The owners as a whole are hoping to crush the players. I actually don't care what happens to the players salaries or the owners profits. I would care if the owners brought salaries down to a manageable level then lowered ticket prices, but we know that's not going to happen. Instead, they're going to keep any extra money they make.
The Chicago Bulls aren't one of the teams struggling to survive, but they are one of the teams that benefit most from crushing the players.
First, and most obviously, the profits.
The Chicago Bulls were banking 50 million in operating profit per year when they were terrible or making the first round. I'd imagine their profits last season were in the 70 million dollar range. A hard cap of 45 million likely locks the Bulls into an operating profit of around 60 million per season in a lottery bound year.
If the salary cap doesn't rise with league inflation [and the league's offer says it won't], they could easily be staring 200 million in operating profit a year in place in 10 years. The Bulls would easily bank over 1-1.5 billion dollars in operating profit over the next 10 seasons in this business model. The New York Knicks and Los Angelas Lakers will make even more under that model.
If the owners get their way in the dispute, and the league grows by 4% per year in revenue while operating expenses also grow by 4% and player salaries increase by 1% (which is what the owners offered before), the league collectively would be sitting at an operating profit of three billion dollars per year in 10 seasons.

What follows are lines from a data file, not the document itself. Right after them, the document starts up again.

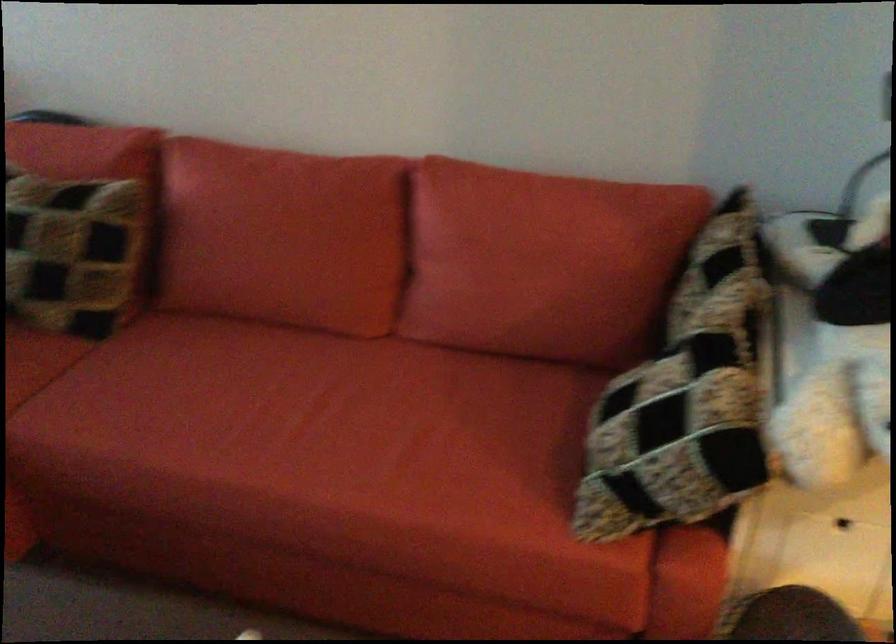
I want to click on sofa sitting surface, so click(x=787, y=341).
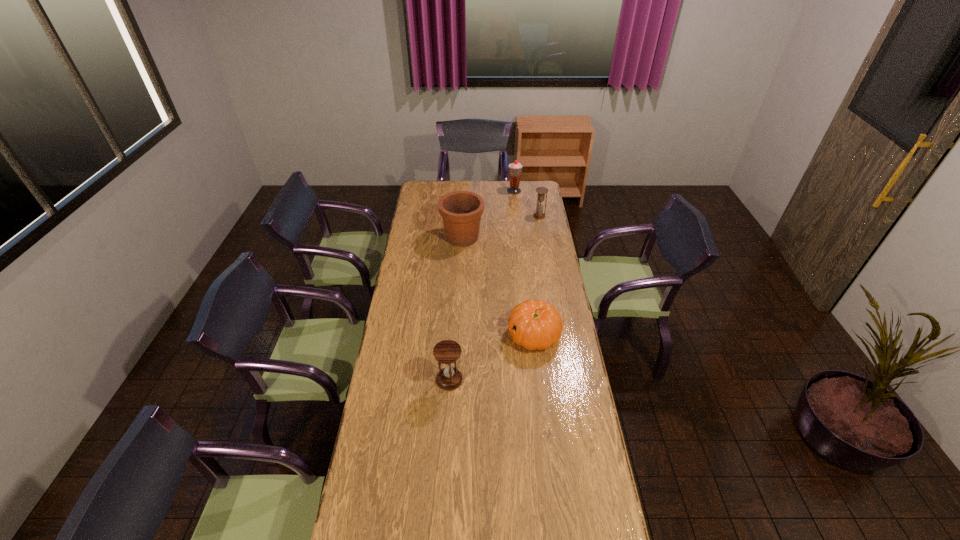
The image size is (960, 540). What are the coordinates of `free space at the right edge of the desktop` in the screenshot? It's located at (549, 258).

This screenshot has width=960, height=540. Find the location of `free space at the far right corner of the desktop`. free space at the far right corner of the desktop is located at coordinates pyautogui.click(x=525, y=181).

What are the coordinates of `free space between the fourth nearest object and the third nearest object` in the screenshot? It's located at (501, 227).

You are a GUI agent. You are given a task and a screenshot of the screen. Output one action in this format:
    pyautogui.click(x=<x>, y=<y>)
    Task: Click on the vacant area between the farthest object and the flowerpot
    
    Given the screenshot: What is the action you would take?
    pyautogui.click(x=489, y=214)

Find the location of a particular element. free area in between the farther hourglass and the left hourglass is located at coordinates tap(494, 298).

The height and width of the screenshot is (540, 960). Identify the location of empty space between the pumpkin and the left hourglass. (492, 357).

Identify the location of vacant space that's between the fourth farthest object and the right hourglass. (537, 275).

The image size is (960, 540). In order to click on free space between the fourth nearest object and the fourth farthest object in this screenshot , I will do `click(537, 275)`.

The height and width of the screenshot is (540, 960). I want to click on free spot between the fourth farthest object and the smoothie, so click(524, 263).

Where is `object that is the fourth closest to the left hourglass`? This screenshot has width=960, height=540. object that is the fourth closest to the left hourglass is located at coordinates (515, 168).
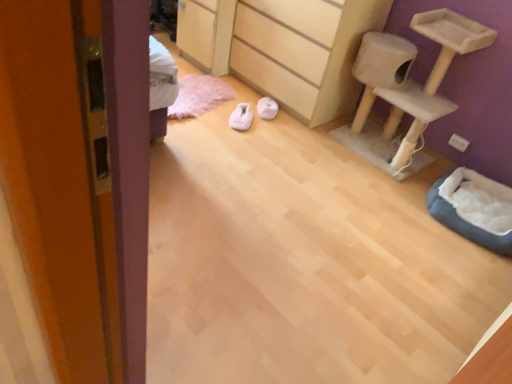
Question: Is white fabric slipper at center, which is the first footwear from right to left, far from white fabric slipper at center, arranged as the first footwear when viewed from the left?

Choices:
 (A) no
 (B) yes

Answer: (A)

Question: Does white fabric slipper at center, which is the second footwear from left to right, have a greater height compared to white fabric slipper at center, arranged as the first footwear when viewed from the left?

Choices:
 (A) no
 (B) yes

Answer: (A)

Question: Does white fabric slipper at center, which is the first footwear from right to left, have a smaller size compared to white fabric slipper at center, the second footwear positioned from the right?

Choices:
 (A) no
 (B) yes

Answer: (B)

Question: Considering the relative sizes of white fabric slipper at center, which is the first footwear from right to left, and white fabric slipper at center, the second footwear positioned from the right, in the image provided, is white fabric slipper at center, which is the first footwear from right to left, thinner than white fabric slipper at center, the second footwear positioned from the right,?

Choices:
 (A) no
 (B) yes

Answer: (A)

Question: Is white fabric slipper at center, which is the first footwear from right to left, shorter than white fabric slipper at center, arranged as the first footwear when viewed from the left?

Choices:
 (A) yes
 (B) no

Answer: (B)

Question: Would you say white fabric slipper at center, the second footwear positioned from the right, is to the left or to the right of beige carpeted cat tree at upper right in the picture?

Choices:
 (A) right
 (B) left

Answer: (B)

Question: In terms of height, does white fabric slipper at center, the second footwear positioned from the right, look taller or shorter compared to beige carpeted cat tree at upper right?

Choices:
 (A) tall
 (B) short

Answer: (B)

Question: Is point (249, 112) closer or farther from the camera than point (360, 44)?

Choices:
 (A) closer
 (B) farther

Answer: (B)

Question: In the image, is white fabric slipper at center, arranged as the first footwear when viewed from the left, positioned in front of or behind beige carpeted cat tree at upper right?

Choices:
 (A) front
 (B) behind

Answer: (B)

Question: Considering their positions, is white fabric slipper at center, which is the first footwear from right to left, located in front of or behind white fabric slipper at center, arranged as the first footwear when viewed from the left?

Choices:
 (A) front
 (B) behind

Answer: (B)

Question: From a real-world perspective, relative to white fabric slipper at center, arranged as the first footwear when viewed from the left, is white fabric slipper at center, which is the first footwear from right to left, vertically above or below?

Choices:
 (A) above
 (B) below

Answer: (B)

Question: Would you say white fabric slipper at center, which is the first footwear from right to left, is to the left or to the right of white fabric slipper at center, arranged as the first footwear when viewed from the left, in the picture?

Choices:
 (A) left
 (B) right

Answer: (B)

Question: From the image's perspective, is white fabric slipper at center, which is the first footwear from right to left, located above or below white fabric slipper at center, the second footwear positioned from the right?

Choices:
 (A) above
 (B) below

Answer: (A)

Question: Is dark gray plush cat bed at lower right to the left or to the right of light wood/texture chest of drawers at center in the image?

Choices:
 (A) right
 (B) left

Answer: (A)

Question: Is dark gray plush cat bed at lower right inside the boundaries of light wood/texture chest of drawers at center, or outside?

Choices:
 (A) inside
 (B) outside

Answer: (B)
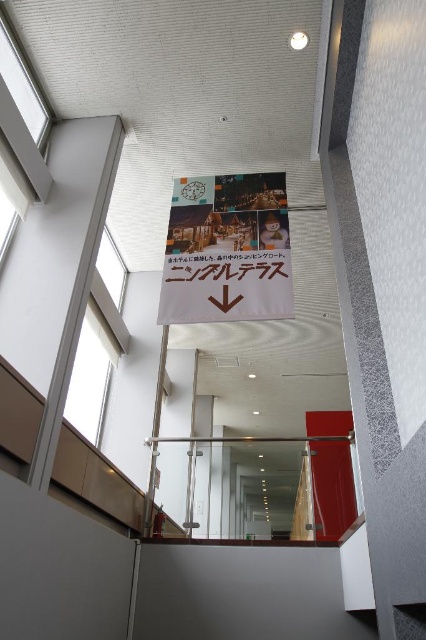
You are standing in the corridor and want to hang a new decoration. The matte paper poster at center is currently displayed. If you want to replace it with a larger one that is twice as tall as the transparent glass window at upper left, will there be enough space vertically?

The matte paper poster at center has a lesser height compared to transparent glass window at upper left. Since the new poster would be twice the height of the window, it would exceed the current poster height, so there might not be enough vertical space unless the area allows for taller displays.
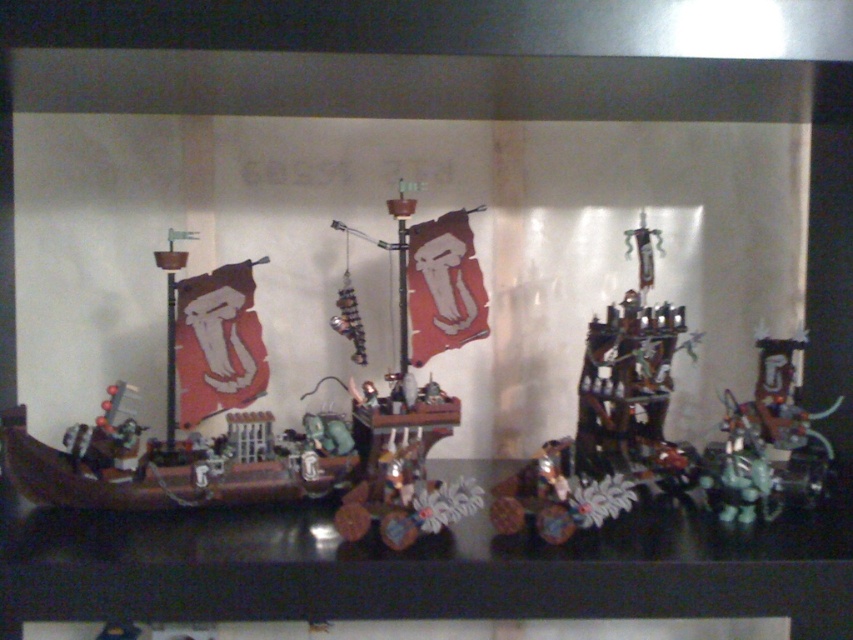
Who is taller, metallic silver ship at center or shiny dark brown ship at center-right?

metallic silver ship at center is taller.

Can you confirm if metallic silver ship at center is wider than shiny dark brown ship at center-right?

Indeed, metallic silver ship at center has a greater width compared to shiny dark brown ship at center-right.

Locate an element on the screen. The width and height of the screenshot is (853, 640). metallic silver ship at center is located at coordinates (416, 384).

Locate an element on the screen. The image size is (853, 640). metallic silver ship at center is located at coordinates (416, 384).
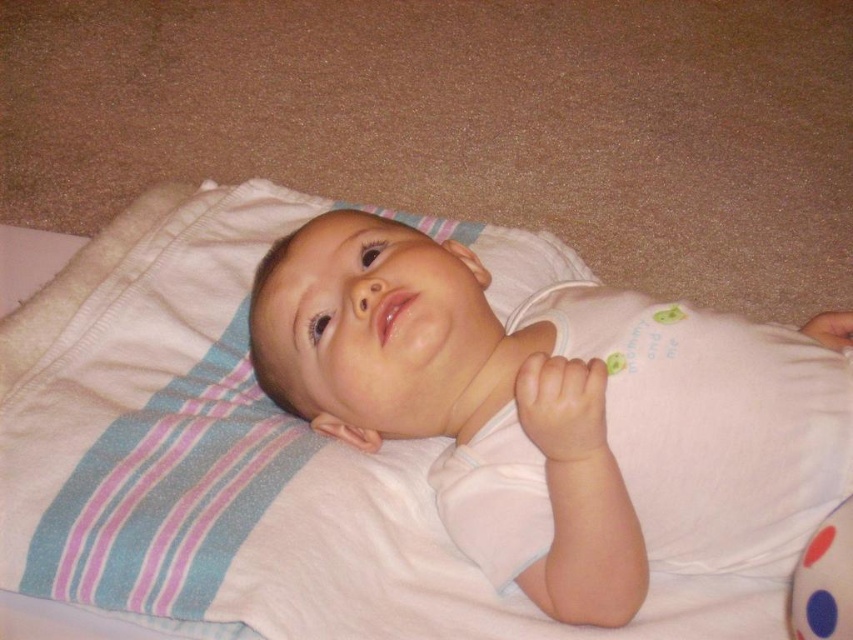
Question: Where is white soft pillow at upper center located in relation to polka dot fabric ball at lower right in the image?

Choices:
 (A) left
 (B) right

Answer: (A)

Question: Which object appears farthest from the camera in this image?

Choices:
 (A) white soft pillow at upper center
 (B) polka dot fabric ball at lower right
 (C) white soft baby at center

Answer: (C)

Question: Among these points, which one is farthest from the camera?

Choices:
 (A) (444, 344)
 (B) (799, 570)
 (C) (120, 492)

Answer: (C)

Question: Which object is closer to the camera taking this photo?

Choices:
 (A) white soft baby at center
 (B) white soft pillow at upper center

Answer: (B)

Question: Is white soft baby at center wider than polka dot fabric ball at lower right?

Choices:
 (A) yes
 (B) no

Answer: (A)

Question: In this image, where is white soft baby at center located relative to polka dot fabric ball at lower right?

Choices:
 (A) right
 (B) left

Answer: (B)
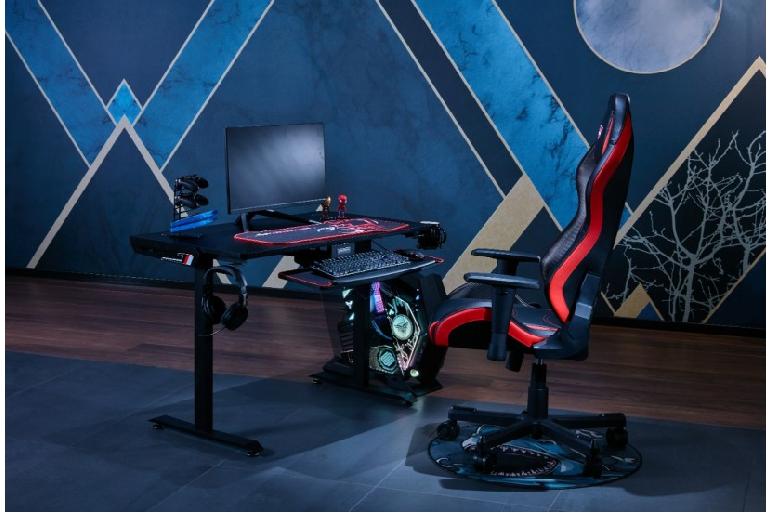
Where is `tree painted on the wall in the background`? tree painted on the wall in the background is located at coordinates (693, 259).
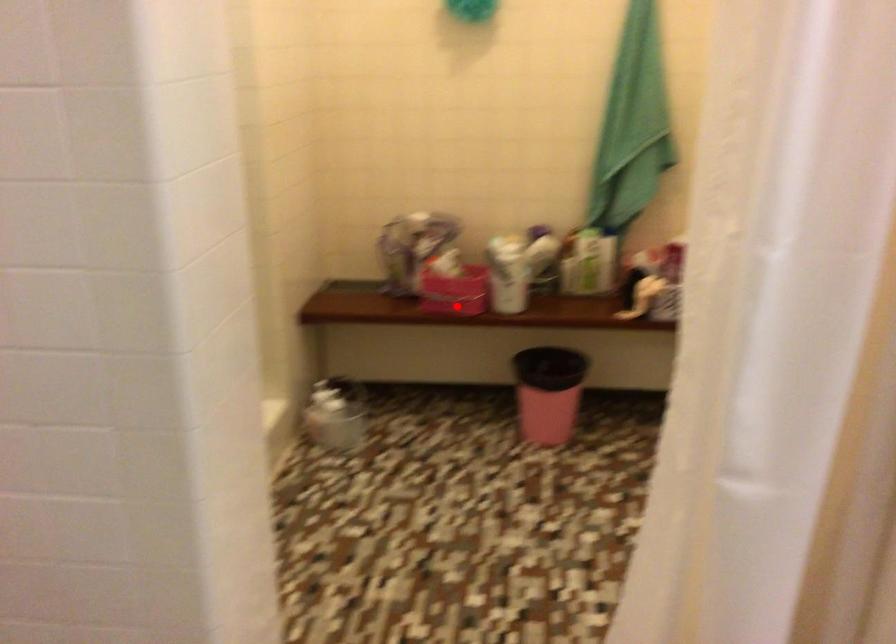
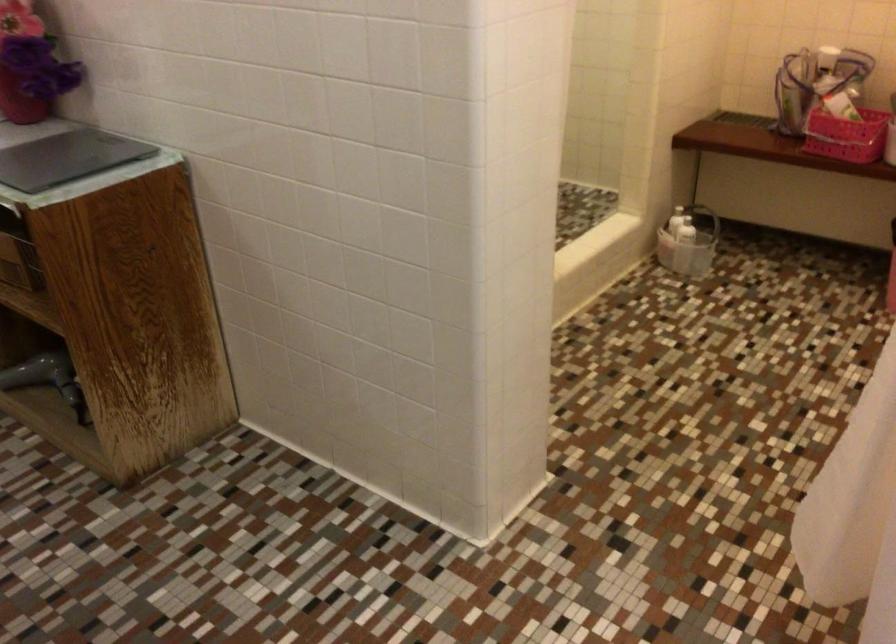
Question: A red point is marked in image1. In image2, is the corresponding 3D point closer to the camera or farther? Reply with the corresponding letter.

Choices:
 (A) The corresponding 3D point is closer.
 (B) The corresponding 3D point is farther.

Answer: (A)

100 million per year in operating profit per team on average. The poor franchise now that's presently losing money would likely only cash in on around 50 million per year of that profit, but those franchises are presently worth around 275 million and prorating their worth upwards only gets them to around 400 million. Besides the profit, this business model would probably double to triple to quadruple the value of owning an NBA franchise, even a crappy one.
For a marquee franchise like the Bulls, their valuation would likely go up to the two to three billion dollar range.
These are your owners claiming poor. These are your owners that have locked out the players. These are your owners that have taken basketball from us. They don't need a massive overhaul of the system to remain profitable with their franchises, they need better revenue sharing, and they need to stop allowing buyers to finance their purchases and then roll the debt onto the balance sheet.
Even looking at this from a pure profit perspective is ridiculous as it passes over the massive intangible benefits of owning a sports franchise. It puts you in a unique club that only a few people in the world can be in. It provides fame, notoriety, marketing opportunity, tax shelters, and more intangible benefits than just about any business you could imagine.
The players aren't poor either, and if the owners win, I'm not going to lose even the tiniest bit of sleep over the fact that the four hundred or so players need to collectively share are a mere 1.4 billion dollars. They'll be just fine to the extent that they don't piss away all the money anyway, but I'm not mad at the players.
The players aren't the ones who are on strike trying to get an unreasonable amount of extra money while already filthy rich. The players already offered givebacks to the league of one billion dollars over 10 years. The owners are the ones being unreasonable, the owners are trying a power play that would likely increase the networth of even the poorest owner by at least a half billion dollars over the next 10 seasons.